_DATA EXTRACTS_
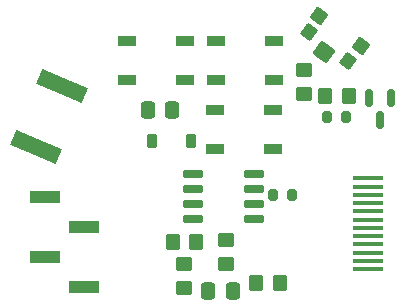
<source format=gbr>
%TF.GenerationSoftware,KiCad,Pcbnew,8.0.1*%
%TF.CreationDate,2024-05-06T20:27:01+02:00*%
%TF.ProjectId,SenseLoraCAM,53656e73-654c-46f7-9261-43414d2e6b69,rev?*%
%TF.SameCoordinates,Original*%
%TF.FileFunction,Paste,Bot*%
%TF.FilePolarity,Positive*%
%FSLAX46Y46*%
G04 Gerber Fmt 4.6, Leading zero omitted, Abs format (unit mm)*
G04 Created by KiCad (PCBNEW 8.0.1) date 2024-05-06 20:27:01*
%MOMM*%
%LPD*%
G01*
G04 APERTURE LIST*
G04 Aperture macros list*
%AMRoundRect*
0 Rectangle with rounded corners*
0 $1 Rounding radius*
0 $2 $3 $4 $5 $6 $7 $8 $9 X,Y pos of 4 corners*
0 Add a 4 corners polygon primitive as box body*
4,1,4,$2,$3,$4,$5,$6,$7,$8,$9,$2,$3,0*
0 Add four circle primitives for the rounded corners*
1,1,$1+$1,$2,$3*
1,1,$1+$1,$4,$5*
1,1,$1+$1,$6,$7*
1,1,$1+$1,$8,$9*
0 Add four rect primitives between the rounded corners*
20,1,$1+$1,$2,$3,$4,$5,0*
20,1,$1+$1,$4,$5,$6,$7,0*
20,1,$1+$1,$6,$7,$8,$9,0*
20,1,$1+$1,$8,$9,$2,$3,0*%
%AMRotRect*
0 Rectangle, with rotation*
0 The origin of the aperture is its center*
0 $1 length*
0 $2 width*
0 $3 Rotation angle, in degrees counterclockwise*
0 Add horizontal line*
21,1,$1,$2,0,0,$3*%
G04 Aperture macros list end*
%ADD10RotRect,1.350000X4.200000X247.000000*%
%ADD11RoundRect,0.250000X-0.337500X-0.475000X0.337500X-0.475000X0.337500X0.475000X-0.337500X0.475000X0*%
%ADD12RoundRect,0.250000X0.450000X-0.350000X0.450000X0.350000X-0.450000X0.350000X-0.450000X-0.350000X0*%
%ADD13R,1.500000X0.900000*%
%ADD14RoundRect,0.250000X0.350000X0.450000X-0.350000X0.450000X-0.350000X-0.450000X0.350000X-0.450000X0*%
%ADD15R,2.500000X0.350000*%
%ADD16RoundRect,0.200000X0.200000X0.275000X-0.200000X0.275000X-0.200000X-0.275000X0.200000X-0.275000X0*%
%ADD17R,2.510000X1.000000*%
%ADD18RoundRect,0.225000X0.225000X0.375000X-0.225000X0.375000X-0.225000X-0.375000X0.225000X-0.375000X0*%
%ADD19RoundRect,0.250000X0.337500X0.475000X-0.337500X0.475000X-0.337500X-0.475000X0.337500X-0.475000X0*%
%ADD20RoundRect,0.150000X-0.150000X0.587500X-0.150000X-0.587500X0.150000X-0.587500X0.150000X0.587500X0*%
%ADD21RoundRect,0.165000X-0.567158X-0.125625X0.055785X-0.578220X0.567158X0.125625X-0.055785X0.578220X0*%
%ADD22RoundRect,0.180000X-0.586657X-0.092917X0.092917X-0.586657X0.586657X0.092917X-0.092917X0.586657X0*%
%ADD23RoundRect,0.210000X-0.724884X-0.079014X0.148854X-0.713822X0.724884X0.079014X-0.148854X0.713822X0*%
%ADD24RoundRect,0.250000X-0.350000X-0.450000X0.350000X-0.450000X0.350000X0.450000X-0.350000X0.450000X0*%
%ADD25RoundRect,0.250000X-0.450000X0.350000X-0.450000X-0.350000X0.450000X-0.350000X0.450000X0.350000X0*%
%ADD26RoundRect,0.200000X-0.200000X-0.275000X0.200000X-0.275000X0.200000X0.275000X-0.200000X0.275000X0*%
%ADD27RoundRect,0.150000X0.725000X0.150000X-0.725000X0.150000X-0.725000X-0.150000X0.725000X-0.150000X0*%
G04 APERTURE END LIST*
D10*
%TO.C,AE1*%
X100320022Y-70294942D03*
X98112392Y-75495794D03*
%TD*%
D11*
%TO.C,C3*%
X112725000Y-87700000D03*
X114800000Y-87700000D03*
%TD*%
D12*
%TO.C,R21*%
X120800000Y-71000000D03*
X120800000Y-69000000D03*
%TD*%
D13*
%TO.C,D6*%
X105850000Y-69800000D03*
X105850000Y-66500000D03*
X110750000Y-66500000D03*
X110750000Y-69800000D03*
%TD*%
D14*
%TO.C,R19*%
X118775000Y-87000000D03*
X116775000Y-87000000D03*
%TD*%
D15*
%TO.C,U5*%
X126275000Y-78150000D03*
X126275000Y-78850000D03*
X126275000Y-79550000D03*
X126275000Y-80250000D03*
X126275000Y-80950000D03*
X126275000Y-81650000D03*
X126275000Y-82350000D03*
X126275000Y-83050000D03*
X126275000Y-83750000D03*
X126275000Y-84450000D03*
X126275000Y-85150000D03*
X126275000Y-85850000D03*
%TD*%
D16*
%TO.C,R16*%
X124425000Y-73000000D03*
X122775000Y-73000000D03*
%TD*%
D17*
%TO.C,J5*%
X98890000Y-79760000D03*
X102200000Y-82300000D03*
X98890000Y-84840000D03*
X102200000Y-87380000D03*
%TD*%
D18*
%TO.C,D2*%
X111300000Y-75000000D03*
X108000000Y-75000000D03*
%TD*%
D19*
%TO.C,C6*%
X109675000Y-72400000D03*
X107600000Y-72400000D03*
%TD*%
D20*
%TO.C,Q1*%
X126300000Y-71375000D03*
X128200000Y-71375000D03*
X127250000Y-73250000D03*
%TD*%
D21*
%TO.C,SW2*%
X121246640Y-65774433D03*
X124563608Y-68184353D03*
D22*
X122065743Y-64391839D03*
D23*
X122537758Y-67485029D03*
D22*
X125625418Y-66978094D03*
%TD*%
D12*
%TO.C,R2*%
X114200000Y-85400000D03*
X114200000Y-83400000D03*
%TD*%
D13*
%TO.C,D7*%
X113400000Y-69800000D03*
X113400000Y-66500000D03*
X118300000Y-66500000D03*
X118300000Y-69800000D03*
%TD*%
D24*
%TO.C,R17*%
X122625000Y-71200000D03*
X124625000Y-71200000D03*
%TD*%
D13*
%TO.C,D1*%
X113300000Y-75650000D03*
X113300000Y-72350000D03*
X118200000Y-72350000D03*
X118200000Y-75650000D03*
%TD*%
D24*
%TO.C,R3*%
X109700000Y-83500000D03*
X111700000Y-83500000D03*
%TD*%
D25*
%TO.C,R7*%
X110700000Y-85400000D03*
X110700000Y-87400000D03*
%TD*%
D26*
%TO.C,R18*%
X118200000Y-79600000D03*
X119850000Y-79600000D03*
%TD*%
D27*
%TO.C,U6*%
X116600000Y-77790000D03*
X116600000Y-79060000D03*
X116600000Y-80330000D03*
X116600000Y-81600000D03*
X111450000Y-81600000D03*
X111450000Y-80330000D03*
X111450000Y-79060000D03*
X111450000Y-77790000D03*
%TD*%
M02*

</source>
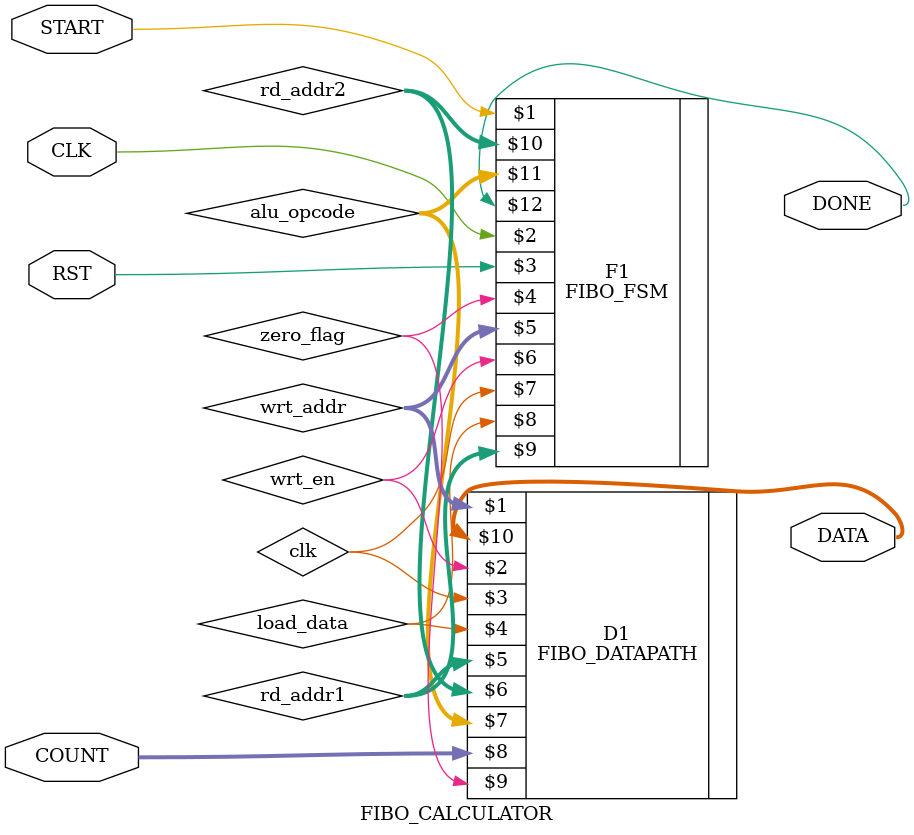
<source format=v>
module FIBO_CALCULATOR(START, CLK, RST, COUNT, DONE, DATA);

parameter size = 4;

input [size-1:0] COUNT;
input START, CLK, RST;

output [size-1:0] DATA;
output DONE;

wire [size-2:0] alu_opcode;
wire [size-3:0] rd_addr1, rd_addr2, wrt_addr;
wire clk, wrt_en, load_data;
wire zero_flag;

FIBO_FSM F1(START, CLK, RST, zero_flag, wrt_addr, wrt_en, clk, load_data, rd_addr1, rd_addr2, alu_opcode, DONE);
FIBO_DATAPATH D1(wrt_addr, wrt_en, clk, load_data, rd_addr1, rd_addr2, alu_opcode, COUNT, zero_flag, DATA);

endmodule

</source>
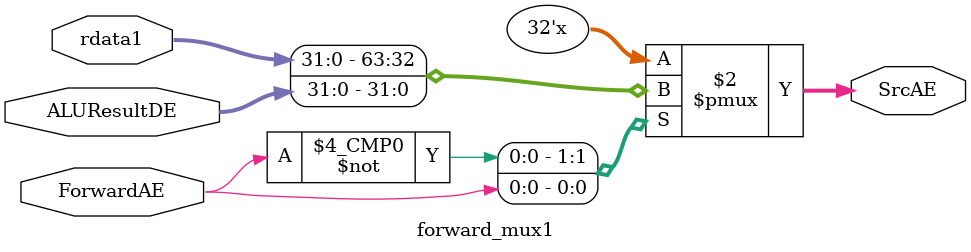
<source format=sv>
module forward_mux1 #(parameter WIDTH = 32)(
  input  logic [WIDTH-1:0] rdata1, ALUResultDE,
  input  logic             ForwardAE,
  output logic [WIDTH-1:0] SrcAE
);

//assign SrcAE = ForwardAE[1] ? ALUResultM : (ForwardAE[0] ? ResultW : RD1E);
always_comb
begin
case (ForwardAE)
 
 1'b0: SrcAE = rdata1;
 1'b1: SrcAE = ALUResultDE;

 default: SrcAE =rdata1;

endcase

end
endmodule
</source>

_EXERCISE_
Where a line of the data holds the word "primitives", copy that line.

_RESULT_
0 Add four circle primitives for the rounded corners*
0 Add four rect primitives between the rounded corners*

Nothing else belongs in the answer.